:: Problems to work on ::
1 – From the passage on Nigeria's telecoms business, copy word for word the part that opens with the words containing "In recognition of" and closes with "broadband capacity transmission.".
2 – Answer these questions using the passage on Nigeria's telecoms business.
(a) Who is the chairman of the Association of Licensed Telecoms Operators of Nigeria?
(b) Which act prescribes the designation of critical national security and economic infrastructure that ALTON wants applied to telecoms infrastructure?
(c) How many additional InfraCos were licensed in December?
3 – List every law or order that the passage on Nigeria's telecoms business names together with a year.

:: Document segment ::
**********

Despite the growth in telecoms subscriptions, the telecoms business in Nigeria is fraught with challenges. Chairman of the Association of Licensed Telecoms Operators of Nigeria (ALTON), Gbenga Adebayo, said government should enact policies that would protect telecoms infrastructure from vandalism. Adebayo also called on governments at the federal and state levels to remove all forms of barriers, like taxes and levies that are inimical to telecoms growth. He frowned on the recent move by some state governments and federal government agencies to introduce new taxes and levies on telecoms operations, saying such action can erode the gains of telecoms in the country.

Reacting to the Amended Taxes and Levies Order of 2015, which according to Adebayo, has engendered a multiplicity of taxes across different tiers of government, he insisted that such developments were inimical to telecommunications operations and growth in the country. He said the Amended Order failed to fix the taxable rate, resulting in the imposition of arbitrary levies and charges by the state government. The industry is also burdened with enactment of laws at the government level to legitimise various levies and charges that tend to negate the ease of doing business in Nigeria, Adebayo said.

According to him, item 3 (b) of the Amended Schedule to the Taxes and Levies (Approved List for Collection) Act, introduced new levies and taxes under items 12 – 25. “Most of these taxes and levies were hitherto contested by our members on the grounds that they were not applicable to telecommunications operations justified by the previous Taxes and Levies (Approved List for Collection) Act 1998,” he stated. “It is therefore disturbing that the entire instrument has given the state governments authorisation to coerce and disrupt the operations of our members in order to compel the payment of sundry levies, charges and taxes.”

ALTON is requesting an executive order to designate telecoms infrastructure as critical national security and economic infrastructure, as prescribed in the Cybercrime Act, 2015, Adebayo said. He called on the federal government to consider rolling out telecoms infrastructure across the country, instead of dissipating energy on how to impose arbitrary levies and taxes on telecoms operations in the country.

Way Forward

In recognition of the deficit in infrastructure rollout across the country, NCC has said the licensing of Infrastructure Companies (InfraCos) will address the shortfalls in telecoms infrastructure rollout. Danbatta assured Nigerians that the additional two InfraCos that were licensed in December would, in collaboration with the existing two InfraCos, address the shortfalls in telecoms infrastructure in the country, especially with last mile broadband capacity transmission.

**********

:: Source information ::
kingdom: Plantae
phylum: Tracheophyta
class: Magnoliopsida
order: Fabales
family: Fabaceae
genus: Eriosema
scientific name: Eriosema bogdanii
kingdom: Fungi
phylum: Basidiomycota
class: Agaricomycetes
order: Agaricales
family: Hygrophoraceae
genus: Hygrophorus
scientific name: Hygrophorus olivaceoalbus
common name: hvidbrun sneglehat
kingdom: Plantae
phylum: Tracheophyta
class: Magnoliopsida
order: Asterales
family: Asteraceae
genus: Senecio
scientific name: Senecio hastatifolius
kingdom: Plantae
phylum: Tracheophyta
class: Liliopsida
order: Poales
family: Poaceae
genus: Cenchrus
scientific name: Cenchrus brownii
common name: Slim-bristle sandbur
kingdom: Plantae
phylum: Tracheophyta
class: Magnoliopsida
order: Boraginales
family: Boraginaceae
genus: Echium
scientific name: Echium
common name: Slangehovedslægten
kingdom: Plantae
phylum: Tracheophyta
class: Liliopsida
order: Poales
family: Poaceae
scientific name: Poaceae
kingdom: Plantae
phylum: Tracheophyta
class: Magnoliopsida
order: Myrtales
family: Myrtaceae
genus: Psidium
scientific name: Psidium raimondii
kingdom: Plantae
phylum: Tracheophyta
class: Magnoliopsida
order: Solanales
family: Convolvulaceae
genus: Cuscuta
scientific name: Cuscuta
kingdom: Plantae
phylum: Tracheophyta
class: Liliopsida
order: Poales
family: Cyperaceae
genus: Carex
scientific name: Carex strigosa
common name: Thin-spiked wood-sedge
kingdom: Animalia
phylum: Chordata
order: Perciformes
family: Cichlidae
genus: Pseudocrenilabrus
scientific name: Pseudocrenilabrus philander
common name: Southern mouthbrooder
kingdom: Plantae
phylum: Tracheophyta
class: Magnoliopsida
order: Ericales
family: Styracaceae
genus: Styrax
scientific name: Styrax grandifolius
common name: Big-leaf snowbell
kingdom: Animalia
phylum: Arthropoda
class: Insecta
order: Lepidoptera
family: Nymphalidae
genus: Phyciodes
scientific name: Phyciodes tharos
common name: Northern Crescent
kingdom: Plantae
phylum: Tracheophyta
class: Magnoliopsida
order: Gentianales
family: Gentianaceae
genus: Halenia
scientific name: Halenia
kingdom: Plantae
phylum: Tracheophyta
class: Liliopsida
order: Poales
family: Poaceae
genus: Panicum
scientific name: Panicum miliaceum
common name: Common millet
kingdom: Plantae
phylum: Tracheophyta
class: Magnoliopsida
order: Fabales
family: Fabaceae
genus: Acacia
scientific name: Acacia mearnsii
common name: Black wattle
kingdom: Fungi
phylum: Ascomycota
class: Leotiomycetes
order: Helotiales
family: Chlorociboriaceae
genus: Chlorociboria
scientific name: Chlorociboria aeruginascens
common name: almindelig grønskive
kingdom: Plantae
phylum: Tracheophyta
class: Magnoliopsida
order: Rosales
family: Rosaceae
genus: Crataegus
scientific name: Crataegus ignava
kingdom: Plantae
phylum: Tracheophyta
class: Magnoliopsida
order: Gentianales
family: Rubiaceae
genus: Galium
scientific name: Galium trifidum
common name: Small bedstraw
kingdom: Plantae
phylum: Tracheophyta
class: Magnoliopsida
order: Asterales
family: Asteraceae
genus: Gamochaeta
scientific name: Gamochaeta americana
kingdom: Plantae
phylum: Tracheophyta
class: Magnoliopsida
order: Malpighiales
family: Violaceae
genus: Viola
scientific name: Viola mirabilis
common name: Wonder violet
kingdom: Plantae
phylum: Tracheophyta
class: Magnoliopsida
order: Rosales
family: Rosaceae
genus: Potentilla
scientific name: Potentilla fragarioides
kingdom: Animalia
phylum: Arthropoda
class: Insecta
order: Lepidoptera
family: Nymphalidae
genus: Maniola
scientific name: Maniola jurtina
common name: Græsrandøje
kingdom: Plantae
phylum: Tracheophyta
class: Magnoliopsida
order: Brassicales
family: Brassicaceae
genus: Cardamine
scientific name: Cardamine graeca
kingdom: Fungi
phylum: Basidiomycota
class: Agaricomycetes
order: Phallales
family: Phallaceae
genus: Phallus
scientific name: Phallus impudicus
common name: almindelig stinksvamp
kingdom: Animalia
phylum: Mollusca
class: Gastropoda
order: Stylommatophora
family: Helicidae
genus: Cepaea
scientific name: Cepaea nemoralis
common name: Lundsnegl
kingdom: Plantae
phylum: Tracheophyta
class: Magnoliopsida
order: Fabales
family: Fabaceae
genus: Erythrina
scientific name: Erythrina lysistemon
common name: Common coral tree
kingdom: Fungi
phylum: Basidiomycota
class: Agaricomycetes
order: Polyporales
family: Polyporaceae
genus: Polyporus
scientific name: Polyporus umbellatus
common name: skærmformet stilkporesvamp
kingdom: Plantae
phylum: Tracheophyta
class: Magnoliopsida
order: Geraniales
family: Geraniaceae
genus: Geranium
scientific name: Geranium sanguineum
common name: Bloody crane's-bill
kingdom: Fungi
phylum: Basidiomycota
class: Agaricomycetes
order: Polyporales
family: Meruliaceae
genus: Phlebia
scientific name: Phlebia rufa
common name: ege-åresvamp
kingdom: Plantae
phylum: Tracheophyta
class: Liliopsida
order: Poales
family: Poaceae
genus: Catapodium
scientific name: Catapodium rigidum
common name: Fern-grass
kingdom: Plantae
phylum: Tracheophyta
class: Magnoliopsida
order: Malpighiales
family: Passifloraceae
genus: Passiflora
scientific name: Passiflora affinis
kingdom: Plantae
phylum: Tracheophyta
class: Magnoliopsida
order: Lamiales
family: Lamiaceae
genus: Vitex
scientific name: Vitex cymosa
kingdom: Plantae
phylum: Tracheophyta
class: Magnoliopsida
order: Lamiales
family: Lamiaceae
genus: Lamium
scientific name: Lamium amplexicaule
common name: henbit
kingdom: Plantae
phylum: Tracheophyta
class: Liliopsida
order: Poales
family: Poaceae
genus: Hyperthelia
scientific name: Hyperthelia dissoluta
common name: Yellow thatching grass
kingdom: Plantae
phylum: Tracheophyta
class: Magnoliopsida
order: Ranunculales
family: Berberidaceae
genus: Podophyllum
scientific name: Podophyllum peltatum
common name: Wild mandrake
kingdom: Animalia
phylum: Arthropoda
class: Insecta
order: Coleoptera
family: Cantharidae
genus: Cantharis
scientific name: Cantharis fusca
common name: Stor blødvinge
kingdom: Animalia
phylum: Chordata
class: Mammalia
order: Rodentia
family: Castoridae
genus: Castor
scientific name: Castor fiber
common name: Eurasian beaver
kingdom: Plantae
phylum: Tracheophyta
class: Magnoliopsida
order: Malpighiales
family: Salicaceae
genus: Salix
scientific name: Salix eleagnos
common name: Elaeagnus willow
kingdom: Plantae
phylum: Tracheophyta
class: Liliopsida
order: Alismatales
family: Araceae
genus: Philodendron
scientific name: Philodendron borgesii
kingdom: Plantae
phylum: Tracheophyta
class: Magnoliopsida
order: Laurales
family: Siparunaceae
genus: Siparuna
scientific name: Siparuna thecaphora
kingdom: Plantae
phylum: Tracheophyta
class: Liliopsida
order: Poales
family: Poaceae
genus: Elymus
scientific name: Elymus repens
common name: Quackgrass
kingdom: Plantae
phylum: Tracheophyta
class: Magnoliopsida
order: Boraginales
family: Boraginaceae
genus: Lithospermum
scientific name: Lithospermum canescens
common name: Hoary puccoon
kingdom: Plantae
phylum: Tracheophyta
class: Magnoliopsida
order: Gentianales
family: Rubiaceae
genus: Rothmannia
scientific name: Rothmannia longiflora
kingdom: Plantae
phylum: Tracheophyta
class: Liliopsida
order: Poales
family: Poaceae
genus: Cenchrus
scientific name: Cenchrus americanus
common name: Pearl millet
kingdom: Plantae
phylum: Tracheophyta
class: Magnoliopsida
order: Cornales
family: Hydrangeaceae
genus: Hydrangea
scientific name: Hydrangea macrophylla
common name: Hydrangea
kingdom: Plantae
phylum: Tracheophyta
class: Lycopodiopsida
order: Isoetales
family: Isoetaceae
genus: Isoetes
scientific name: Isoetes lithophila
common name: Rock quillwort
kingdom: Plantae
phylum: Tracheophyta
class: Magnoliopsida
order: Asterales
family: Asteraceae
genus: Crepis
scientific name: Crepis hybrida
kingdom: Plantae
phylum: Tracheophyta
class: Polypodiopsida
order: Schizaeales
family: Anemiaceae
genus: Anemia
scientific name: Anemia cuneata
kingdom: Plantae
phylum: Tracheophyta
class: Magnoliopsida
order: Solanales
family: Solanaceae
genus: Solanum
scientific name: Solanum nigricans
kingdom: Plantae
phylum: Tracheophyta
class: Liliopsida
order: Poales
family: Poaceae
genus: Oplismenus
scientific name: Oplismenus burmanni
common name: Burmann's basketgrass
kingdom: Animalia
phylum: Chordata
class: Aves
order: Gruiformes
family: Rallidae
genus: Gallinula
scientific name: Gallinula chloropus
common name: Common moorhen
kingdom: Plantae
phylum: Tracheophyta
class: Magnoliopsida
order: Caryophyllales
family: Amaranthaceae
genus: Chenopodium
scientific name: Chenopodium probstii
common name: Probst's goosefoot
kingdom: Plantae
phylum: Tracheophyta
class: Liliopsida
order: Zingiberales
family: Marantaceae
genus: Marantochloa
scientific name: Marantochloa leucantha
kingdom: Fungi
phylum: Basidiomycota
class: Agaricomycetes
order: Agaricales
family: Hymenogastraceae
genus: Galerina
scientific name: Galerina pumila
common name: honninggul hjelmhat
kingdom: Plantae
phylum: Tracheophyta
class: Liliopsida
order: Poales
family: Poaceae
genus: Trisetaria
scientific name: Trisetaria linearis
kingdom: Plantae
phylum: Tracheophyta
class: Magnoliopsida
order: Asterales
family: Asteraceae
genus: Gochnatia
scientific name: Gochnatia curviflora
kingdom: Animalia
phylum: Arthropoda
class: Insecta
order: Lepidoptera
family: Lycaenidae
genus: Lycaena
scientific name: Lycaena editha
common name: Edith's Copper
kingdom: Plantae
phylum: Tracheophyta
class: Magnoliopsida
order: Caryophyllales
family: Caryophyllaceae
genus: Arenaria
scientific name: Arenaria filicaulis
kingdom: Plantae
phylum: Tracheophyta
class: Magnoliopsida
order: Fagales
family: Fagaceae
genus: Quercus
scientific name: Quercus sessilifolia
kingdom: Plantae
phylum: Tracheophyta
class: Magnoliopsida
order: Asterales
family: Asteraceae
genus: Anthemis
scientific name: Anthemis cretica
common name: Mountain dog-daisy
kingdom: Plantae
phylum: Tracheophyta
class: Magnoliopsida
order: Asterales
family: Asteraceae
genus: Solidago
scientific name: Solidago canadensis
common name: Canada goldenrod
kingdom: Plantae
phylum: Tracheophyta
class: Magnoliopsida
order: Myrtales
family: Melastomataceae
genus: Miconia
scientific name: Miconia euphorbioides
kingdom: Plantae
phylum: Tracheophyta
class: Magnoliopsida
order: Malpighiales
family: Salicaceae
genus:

**********

:: Answer section ::
1 –
In recognition of the deficit in infrastructure rollout across the country, NCC has said the licensing of Infrastructure Companies (InfraCos) will address the shortfalls in telecoms infrastructure rollout. Danbatta assured Nigerians that the additional two InfraCos that were licensed in December would, in collaboration with the existing two InfraCos, address the shortfalls in telecoms infrastructure in the country, especially with last mile broadband capacity transmission.

2 –
(a) Gbenga Adebayo
(b) The Cybercrime Act, 2015
(c) Two

3 –
- Amended Taxes and Levies Order of 2015
- Taxes and Levies (Approved List for Collection) Act 1998
- Cybercrime Act, 2015